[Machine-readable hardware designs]
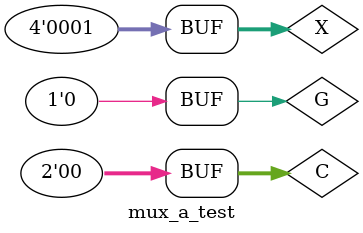
<source format=v>
`timescale 1ns / 1ps


module mux_a_test;

	// Inputs
	reg G;
	reg [1:0] C;
	reg [3:0] X;

	// Outputs
	wire Y;

	// Instantiate the Unit Under Test (UUT)
	mux_a uut (
		.G(G), 
		.C(C), 
		.X(X), 
		.Y(Y)
	);

	initial begin
		G = 0;
		C = 2'b00;
		X = 4'b0000;

		#100;
		
		G = 0;
		C = 2'b00;
		X = 4'b0001;
        
	end
      
endmodule


</source>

• Aim of the exercise
Your task is a word-for-word transcription of the entries, leaving out all pictures.

• Reply to the task
<source format=v>
`timescale 1ns / 1ps


module mux_a_test;

	// Inputs
	reg G;
	reg [1:0] C;
	reg [3:0] X;

	// Outputs
	wire Y;

	// Instantiate the Unit Under Test (UUT)
	mux_a uut (
		.G(G), 
		.C(C), 
		.X(X), 
		.Y(Y)
	);

	initial begin
		G = 0;
		C = 2'b00;
		X = 4'b0000;

		#100;
		
		G = 0;
		C = 2'b00;
		X = 4'b0001;
        
	end
      
endmodule


</source>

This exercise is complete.